- QUOTED PASSAGE -
• • • •

Guest Speaker Seminar | Danielle Turton (Newcastle)

21 March 2018

Time: 4:30 - 6:00pm
Venue: Laws 1.00

t-flapping vs. glottalling in Lancashire, London and beyond: a sociophonological analysis of variation and change

Danielle Turton
Newcastle University 

This paper is a present-day analysis of t-flapping and voicing patterns found in intervocalic position in the accent of Blackburn, Lancashire. This process, whereby /t/ is realised as voiced, or as flap between vowels (e.g. better is realised as [beɾəɹ] rather than [betəɹ]), is found in speakers throughout the speech community. The paper’s main aim is to present a quantitative apparent-time analysis of the t-flapping situation in present-day Blackburn English, in order to better understand the relationship of sound change over time in a variety where the process is still highly variable. A secondary aim is to link these patterns with other related phenomena such as the t-to-r rule and how the lack of which in Blackburn may be linked to the fact that the accent is still rhotic. The data, taken from sociolinguistic interviews with 18 local speakers, is auditorily coded, and the focus in this paper is on the three primary variants: fully realised [t], the flap or voiced variant, and glottal replacement.

• • • •

- DATASET CONTENT -

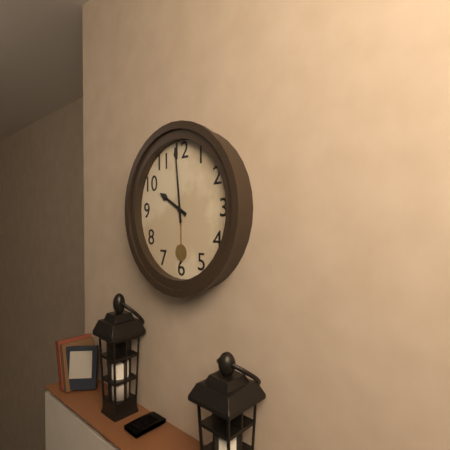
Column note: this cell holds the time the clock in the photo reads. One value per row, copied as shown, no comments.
9:59
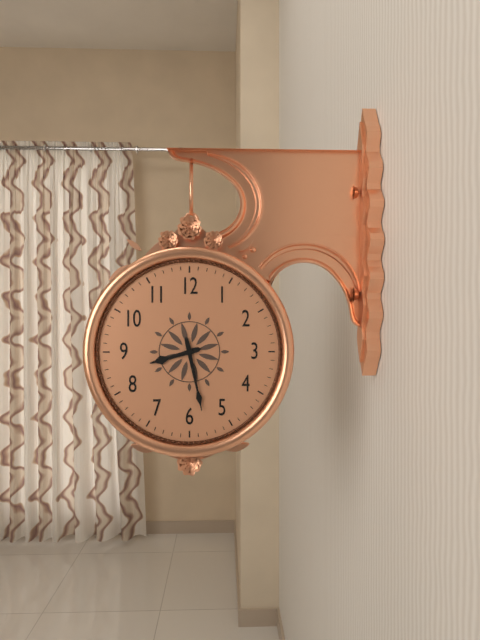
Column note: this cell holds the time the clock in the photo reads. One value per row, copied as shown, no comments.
8:28
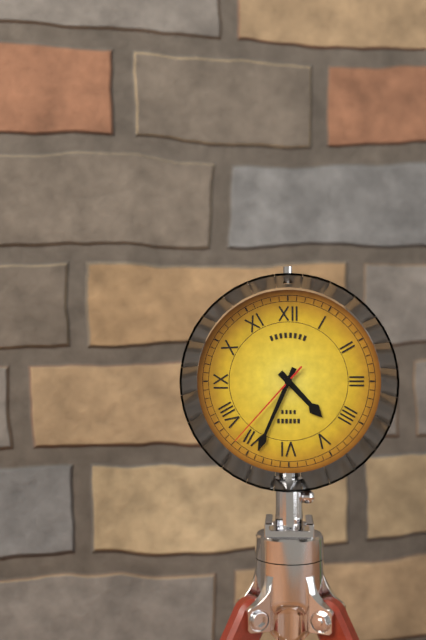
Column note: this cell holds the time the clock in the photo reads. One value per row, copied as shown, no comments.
4:34:37
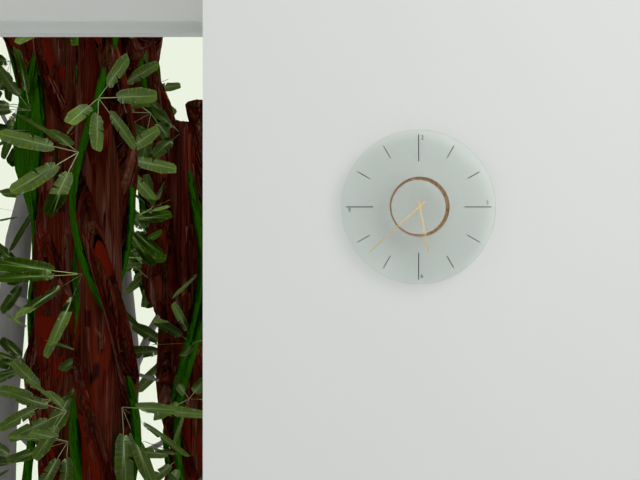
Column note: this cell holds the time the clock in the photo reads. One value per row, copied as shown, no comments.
5:38
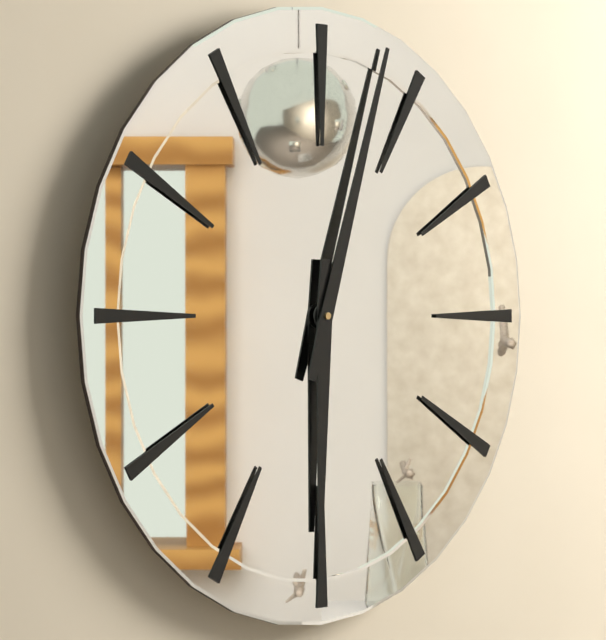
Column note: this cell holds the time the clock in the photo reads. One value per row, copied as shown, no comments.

• • • •

- WRITTEN REQUEST 1 -
According to the seminar abstract, how many local speakers were interviewed for the data?
- WRITTEN REQUEST 2 -
Decide whether each statement agrees with the seminar abstract, answering yes or no and quoting the words that decide it: (a) The analysis concerns the accent of Blackburn, Lancashire. (b) The interview data is acoustically coded. (c) The Blackburn accent is described as non-rhotic.
- WRITTEN REQUEST 3 -
Pick up the seminar abstract after its final sentence and continue writing it.
The lines are unrelated to the seminar abstract.

- REPLY 1 -
18 local speakers.

- REPLY 2 -
(a) Yes: "in the accent of Blackburn, Lancashire"
(b) No: "is auditorily coded"
(c) No: "the accent is still rhotic"

- REPLY 3 -
Although t-flapping in English is almost always reported with reference to American varieties, it is clear that this variant as spoken in Lancashire has existed for a long time, and is certainly not an adopted innovation from outside. This is supported by historical data from Minkova (2014), who reports evidence of flapping/voicing in England as early as the 15th century. The data from Blackburn demonstrates that, as in line with Minkova’s evidence, this is not a new variant and, in fact, seems to be on its way out, with younger speakers flapping at much lower rates than older speakers. Instead, younger speakers are exhibited much higher rates of the glottal stop, as found throughout the UK. We also gain an insight into the contexts in which flapping cannot occur here e.g. after long vowels, giving us an insight into the potential progression it took in American English.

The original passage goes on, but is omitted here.